The Roman Catholic Deanery of Dachau is a deanery of the Roman Catholic Church in the Archdiocese of Munich and Freising. The deanery encompasses an area approximately equal in size to the town of Dachau and the area of the municipalities Bergkirchen, Hebertshausen, Haimhausen, Fahrenzhausen, Röhrmoos and Schwabhausen. Currently, 18 parishes belong to the deanery, which is organized in five pastoral units. The dean of the deanery is Wolfgang Borm, a priest at St. Jakob.

== List of churches and parishes ==

| Picture | Church | Location | Filialkirche | Pastoral unit |
|---|---|---|---|---|
|  | Heilig Kreuz | Dachau-Ost |  | Pastoral unit Dachau-Hl. Kreuz - St. Peter |
|  | St. Peter | Dachau-Augustenfeld |  | Pastoral unit Dachau-Hl. Kreuz - St. Peter |
|  | St. Jakob | Dachau-Altstadt | St. Laurentius, Etzenhausen St. Stephan, Steinkirchen St. Leonhard, Webling St. Nikolaus, Goppertshofen St. Kastulus, Prittlbach | Pastoral unit Dachau-St. Jakob |
|  | Mariä Himmelfahrt | Dachau-Süd |  | Pastoral unit Dachau-St. Jakob |
|  | St. Nikolaus | Mitterndorf | St. Vitus, Günding Unsere Liebe Frau Im Moos, Eschenried | Pastoral unit Dachau-St. Jakob |
|  | St. Ursula | Pellheim | St. Johannes und Paulus, Arzbach St. Johannes, Oberweilbach St. Martin, Unterbachern | Pastoral unit Dachau-St. Jakob |
|  | St. Johann Baptist | Bergkirchen | St. Bartholomäus, Breitenau St. Nikolaus, Deutenhausen St. Augustinus, Feldgeding St. Jakob, Lauterbach St. Jakob, Oberbachern St. Urban, Palsweis | Pastoral unit Bergkirchen |
|  | Heilig Kreuz | Kreuzholzhausen | Unsere Liebe Frau, Machtenstein | Pastoral unit Bergkirchen |
|  | St. Peter und Paul | Oberroth |  | Pastoral unit Bergkirchen |
|  | St. Michael | Schwabhausen | St. Kastulus, Puchschlagen St. Laurentius, Rumeltshausen | Pastoral unit Bergkirchen |
|  | St. Peter | Ampermoching | Mariä Geburt, Unterweilbach St. Nikolaus, Sulzrain | Pastoral unit Röhrmoos-Hebertshausen |
|  | St. Georg | Großinzemoos | St. Magarete, Kleininzemoos St. Vitalis, Sigmertshausen | Pastoral unit Röhrmoos-Hebertshausen |
|  | Zum Allerh. Welterlöser | Hebertshausen | St.
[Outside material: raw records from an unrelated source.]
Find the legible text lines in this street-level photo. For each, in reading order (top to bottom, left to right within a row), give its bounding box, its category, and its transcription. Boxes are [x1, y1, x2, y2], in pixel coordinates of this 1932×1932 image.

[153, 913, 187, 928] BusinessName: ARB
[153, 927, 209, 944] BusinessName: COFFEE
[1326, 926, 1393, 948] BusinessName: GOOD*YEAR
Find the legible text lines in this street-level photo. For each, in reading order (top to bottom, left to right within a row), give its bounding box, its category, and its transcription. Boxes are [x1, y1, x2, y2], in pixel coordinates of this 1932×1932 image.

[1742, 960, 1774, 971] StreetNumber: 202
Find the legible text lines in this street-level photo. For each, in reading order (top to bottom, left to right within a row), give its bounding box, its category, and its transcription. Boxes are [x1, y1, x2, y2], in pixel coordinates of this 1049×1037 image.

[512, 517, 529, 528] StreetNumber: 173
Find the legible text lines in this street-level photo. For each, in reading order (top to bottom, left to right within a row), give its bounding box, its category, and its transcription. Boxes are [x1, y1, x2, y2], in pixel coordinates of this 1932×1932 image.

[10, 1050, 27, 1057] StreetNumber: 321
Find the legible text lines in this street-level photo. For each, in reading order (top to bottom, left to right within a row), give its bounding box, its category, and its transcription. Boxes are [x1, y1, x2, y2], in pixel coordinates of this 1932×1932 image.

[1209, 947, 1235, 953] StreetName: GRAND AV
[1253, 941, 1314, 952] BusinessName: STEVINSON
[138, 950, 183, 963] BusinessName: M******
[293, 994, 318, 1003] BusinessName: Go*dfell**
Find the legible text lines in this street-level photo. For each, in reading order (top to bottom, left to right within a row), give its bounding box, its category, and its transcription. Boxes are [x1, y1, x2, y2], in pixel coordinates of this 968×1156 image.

Georg, Hebertshausen | Pastoral unit Röhrmoos-Hebertshausen |
|  | St. Johannes der Täufer | Röhrmoos | St. Lantpert, Riedenzhofen | Pastoral unit Röhrmoos-Hebertshausen |
|  | St. Nikolaus | Haimhausen | St. Martin, Amperpettenbach St. Margareta, Großnöbach Johannes Baptist, Hörenzhausen Maria Himmelfahrt, Inhausen St. Jakobus und St. Stephan, Ottershausen Bründlkapelle | Pastoral unit Fahrenzhausen-Haimhausen |
|  | Mariä Himmelfahrt | Jarzt-Fahrenzhausen | St. Vitus, Fahrenzhausen St. Silvester, Appercha St. Stephanus, Lauterbach St. Peter und Paul, Westerndorf St. Anna, Unterbruck | Pastoral unit Fahrenzhausen-Haimhausen |
|  | St. Georg | Weng | St. Leonhard, Großeisenbach | Pastoral unit Fahrenzhausen-Haimhausen |
|  | St. Michael | Giebing | St. Johannes der Täufer, Kammerberg St. Laurentius, Viehberg | Pastoral unit Fahrenzhausen-Haimhausen |

== Catholic organizations and groups in the deanery Perlach ==

=== Bund der Deutschen Katholischen Jugend ===
All Catholic youth organizations (KjG, KLJB and scouts) of the district Dachau form together the Bund der Deutschen Katholischen Jugend (BDKJ, English: "Association of the German Catholic Youth") of the district Dachau. The BDKJ Dachau represents the political, social and ecclesiastical interests of the Catholic youth in Dachau, which includes the church, society and the diocesan assembly of the BDKJ.

=== Deanery association ===
The katholische junge Gemeinde (kjg) Perlach is one of the major youth organizations that brings together the parish youths at deanery level. It organizes regular meetings and activities. It is part of the diocesan association of the Katholische Junge Gemeinde (KjG München und Freising).